The in vivo data obtained in this early translational series offer several advantages. In vivo measurements preserve the integrity of the corneal anatomy and hydration levels, both of which are notably altered and difficult to maintain when removed from their natural boundary conditions in ex vivo experiments. Numerous prior studies have demonstrated the challenges in accurately assessing biomechanical properties of the cornea with study conditions that affect hydration levels.– Using the 2-second measurement applied to live subjects in this present study, the risk of altered hydration is minimized and regional corneal displacements more accurately reflect the cornea's behavior with its native boundary conditions.
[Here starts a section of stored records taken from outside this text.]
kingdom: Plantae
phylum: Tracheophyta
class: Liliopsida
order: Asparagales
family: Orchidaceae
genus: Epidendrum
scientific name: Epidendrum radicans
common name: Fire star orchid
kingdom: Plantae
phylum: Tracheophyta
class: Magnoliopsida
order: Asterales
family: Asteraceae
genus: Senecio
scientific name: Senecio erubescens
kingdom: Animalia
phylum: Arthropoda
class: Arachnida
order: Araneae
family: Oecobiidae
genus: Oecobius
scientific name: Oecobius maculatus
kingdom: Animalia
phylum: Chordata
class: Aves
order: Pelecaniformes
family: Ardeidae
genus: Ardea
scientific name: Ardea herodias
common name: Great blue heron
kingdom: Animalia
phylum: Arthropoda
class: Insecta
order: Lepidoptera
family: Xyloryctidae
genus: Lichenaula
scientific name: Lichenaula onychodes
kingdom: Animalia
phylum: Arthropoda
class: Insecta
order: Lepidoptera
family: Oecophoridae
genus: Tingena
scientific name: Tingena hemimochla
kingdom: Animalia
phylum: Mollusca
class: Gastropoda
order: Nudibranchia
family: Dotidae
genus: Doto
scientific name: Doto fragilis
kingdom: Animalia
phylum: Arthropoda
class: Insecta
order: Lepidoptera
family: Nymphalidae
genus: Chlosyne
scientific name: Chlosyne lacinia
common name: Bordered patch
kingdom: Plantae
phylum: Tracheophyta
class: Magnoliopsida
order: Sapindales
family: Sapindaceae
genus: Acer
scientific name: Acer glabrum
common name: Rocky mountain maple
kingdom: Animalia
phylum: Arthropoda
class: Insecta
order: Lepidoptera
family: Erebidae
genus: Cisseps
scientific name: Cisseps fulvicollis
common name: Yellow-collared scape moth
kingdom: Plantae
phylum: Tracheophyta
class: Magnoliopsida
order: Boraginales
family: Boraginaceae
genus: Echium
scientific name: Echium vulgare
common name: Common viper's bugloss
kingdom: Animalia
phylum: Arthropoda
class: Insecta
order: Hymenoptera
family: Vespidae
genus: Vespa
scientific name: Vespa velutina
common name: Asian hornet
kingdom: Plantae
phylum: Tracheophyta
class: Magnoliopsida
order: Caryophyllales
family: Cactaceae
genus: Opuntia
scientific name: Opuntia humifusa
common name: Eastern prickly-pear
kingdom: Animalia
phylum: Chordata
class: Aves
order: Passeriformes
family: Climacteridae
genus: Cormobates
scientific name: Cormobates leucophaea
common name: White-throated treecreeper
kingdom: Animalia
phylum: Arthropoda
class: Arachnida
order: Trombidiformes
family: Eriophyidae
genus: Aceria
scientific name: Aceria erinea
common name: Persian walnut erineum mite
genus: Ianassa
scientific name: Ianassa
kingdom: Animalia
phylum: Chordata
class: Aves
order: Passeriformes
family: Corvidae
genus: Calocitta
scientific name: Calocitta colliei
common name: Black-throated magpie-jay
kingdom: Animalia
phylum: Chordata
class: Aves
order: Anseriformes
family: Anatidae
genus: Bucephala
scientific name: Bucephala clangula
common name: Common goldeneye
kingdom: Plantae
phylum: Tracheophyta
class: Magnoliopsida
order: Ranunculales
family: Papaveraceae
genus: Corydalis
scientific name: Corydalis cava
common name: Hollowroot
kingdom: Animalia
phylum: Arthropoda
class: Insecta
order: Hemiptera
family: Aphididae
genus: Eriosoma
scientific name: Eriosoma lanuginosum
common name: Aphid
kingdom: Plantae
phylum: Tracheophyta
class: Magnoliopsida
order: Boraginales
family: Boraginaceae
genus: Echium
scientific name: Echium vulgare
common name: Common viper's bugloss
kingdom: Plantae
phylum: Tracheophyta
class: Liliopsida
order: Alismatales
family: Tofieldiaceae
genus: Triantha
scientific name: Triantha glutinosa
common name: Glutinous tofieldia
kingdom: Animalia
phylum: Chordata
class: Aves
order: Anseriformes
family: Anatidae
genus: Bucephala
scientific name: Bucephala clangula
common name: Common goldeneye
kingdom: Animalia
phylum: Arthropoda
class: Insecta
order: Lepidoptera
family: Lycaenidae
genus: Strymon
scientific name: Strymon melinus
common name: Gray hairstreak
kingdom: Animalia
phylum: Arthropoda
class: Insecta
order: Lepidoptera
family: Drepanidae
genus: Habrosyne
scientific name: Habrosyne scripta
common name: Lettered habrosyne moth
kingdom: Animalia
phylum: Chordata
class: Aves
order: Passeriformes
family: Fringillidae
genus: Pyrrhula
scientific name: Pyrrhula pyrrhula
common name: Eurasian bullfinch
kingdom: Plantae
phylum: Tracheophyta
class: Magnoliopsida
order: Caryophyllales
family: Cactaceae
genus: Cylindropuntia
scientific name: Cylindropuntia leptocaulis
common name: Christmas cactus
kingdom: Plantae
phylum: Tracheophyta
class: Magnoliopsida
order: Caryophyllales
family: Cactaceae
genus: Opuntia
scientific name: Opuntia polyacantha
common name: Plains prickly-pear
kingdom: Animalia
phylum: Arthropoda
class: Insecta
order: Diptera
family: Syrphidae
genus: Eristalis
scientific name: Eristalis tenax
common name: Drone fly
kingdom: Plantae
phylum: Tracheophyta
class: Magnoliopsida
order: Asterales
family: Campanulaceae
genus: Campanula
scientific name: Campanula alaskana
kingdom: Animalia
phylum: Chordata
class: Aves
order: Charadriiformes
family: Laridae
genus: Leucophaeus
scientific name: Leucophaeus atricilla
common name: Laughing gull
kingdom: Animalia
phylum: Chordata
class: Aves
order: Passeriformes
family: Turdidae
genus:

This study has limitations, most notably the small sample size. Future, larger scale studies will be important for confirming the findings observed in this study with regard to changes after CXL. Although contralateral eye measurements might have been useful as a short-term control for nonintervention, three of the four subjects had a prior contralateral eye CXL when enrolled. The statistical design used a serial same eye control scheme to emphasize eye-specific changes and to avoid the potential confounding effects of interocular asymmetry and intersubject variability in KC. The current technique for obtaining OCE has limitations, including the theoretical impact of intraocular pressure on measurements. However, because anterior and posterior portions of the cornea are subject to the same forces with each measurement, it is unlikely the anterior and posterior deformation relationships are strongly influenced by the intraocular pressure. This concern was addressed at length in a prior report with supporting data and computational modeling sensitivity analyses. Additionally, thus far, clinical OCE analysis has emphasized axial displacement data in a two-dimensional plane across the corneal center. As demonstrated in prior OCE work, anterior lateral displacement in the cornea is also reduced after CXL. Simultaneous capture of lateral displacement data is integral to the cross-correlation analysis but interpretation is currently hampered by patient motion. Because lateral and out-of-plane displacements will likely complement axial displacement data, efforts are underway to expand OCE to account for three vector component displacements across three-dimensional volumes to maximize displacement tracking fidelity and support enhanced regional sampling and property sensitivity.

Conclusions

This study provides biomechanical evidence of a selective increase in anterior stromal stiffness properties after CXL in human eyes with corneal ectasia. Clinical OCE could be useful for assessing the relative stiffening effect of different CXL protocols, evaluating the biomechanical consequences of different refractive surgeries such as LASIK, PRK and small incision lenticule extraction, and improving the safety and predictability these procedures based on patient-specific measurements of spatial biomechanical property profiles.